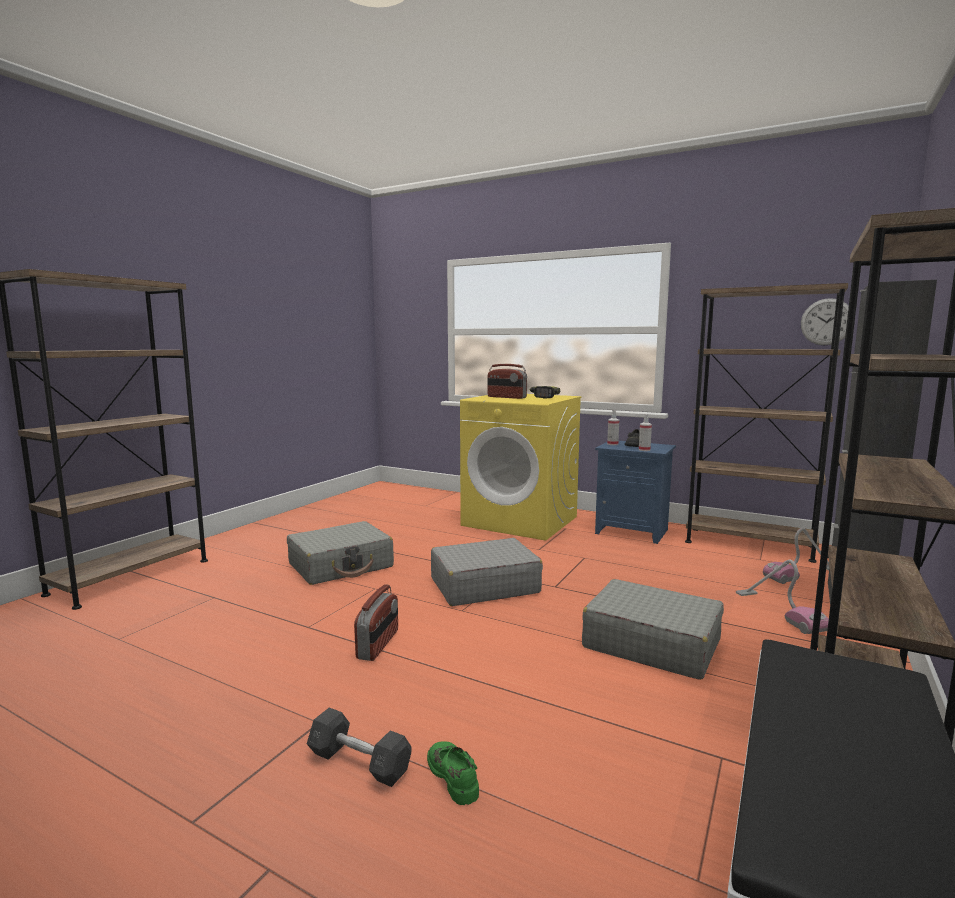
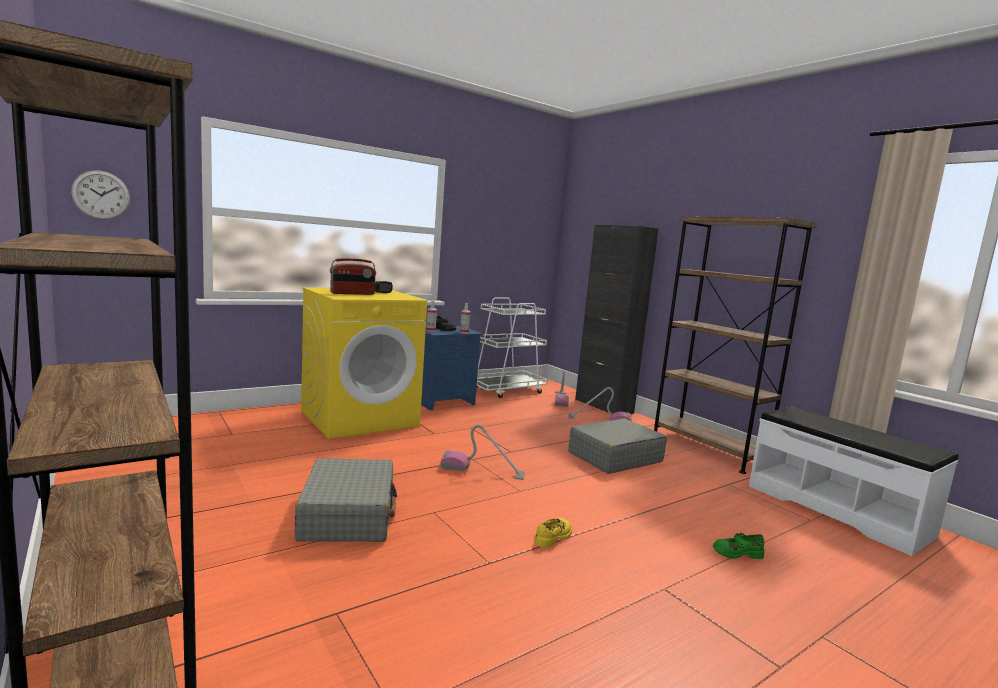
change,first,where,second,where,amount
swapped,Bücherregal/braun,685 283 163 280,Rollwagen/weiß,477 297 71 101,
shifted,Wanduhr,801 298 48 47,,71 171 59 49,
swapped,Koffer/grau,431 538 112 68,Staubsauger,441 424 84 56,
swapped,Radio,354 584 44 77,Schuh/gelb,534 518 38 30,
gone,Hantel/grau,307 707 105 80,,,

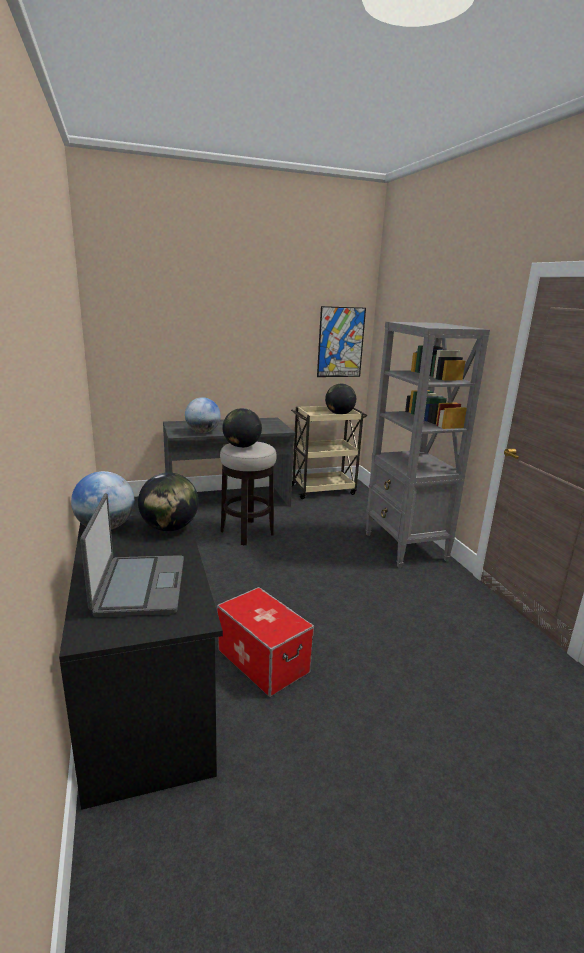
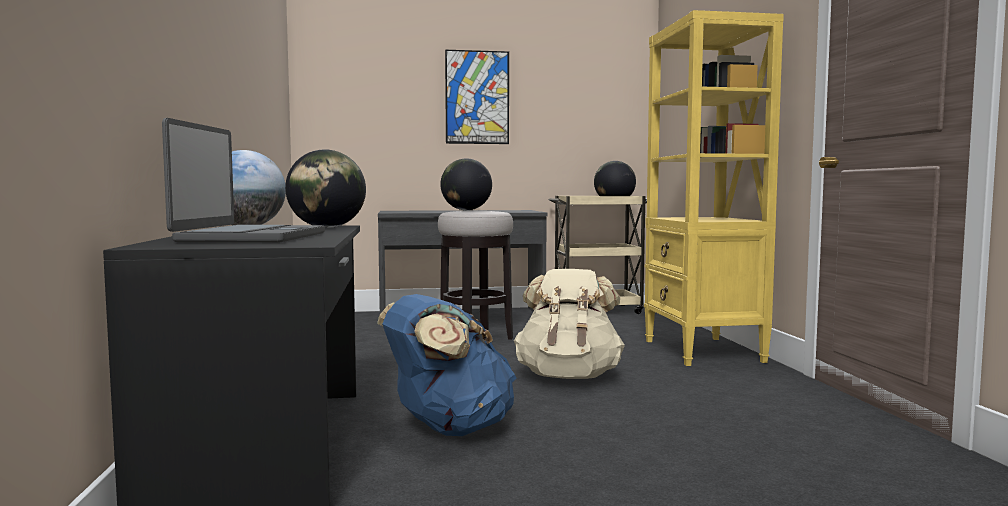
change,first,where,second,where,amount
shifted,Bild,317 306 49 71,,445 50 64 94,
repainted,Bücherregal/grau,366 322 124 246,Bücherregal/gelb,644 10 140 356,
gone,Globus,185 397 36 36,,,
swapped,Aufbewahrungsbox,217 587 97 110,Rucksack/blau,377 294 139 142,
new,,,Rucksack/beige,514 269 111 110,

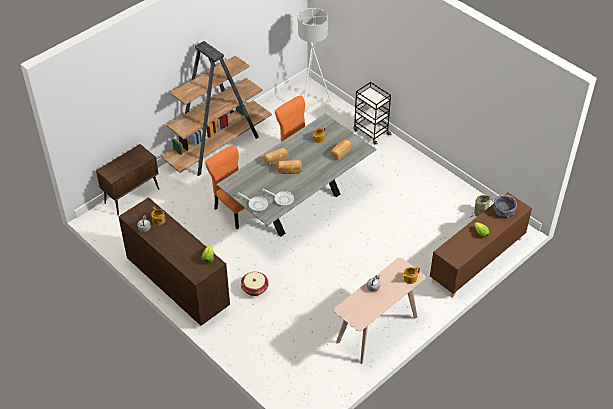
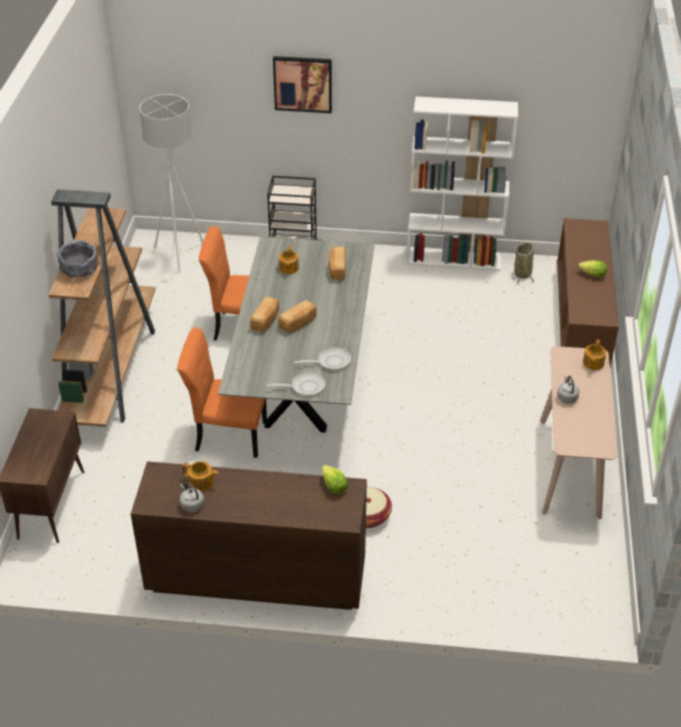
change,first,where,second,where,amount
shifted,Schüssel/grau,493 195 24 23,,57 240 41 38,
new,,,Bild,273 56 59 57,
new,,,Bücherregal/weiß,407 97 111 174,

────────────────────

When a line in the listing has the string "Bild" in it, return that line.

shifted,Bild,317 306 49 71,,445 50 64 94,
new,,,Bild,273 56 59 57,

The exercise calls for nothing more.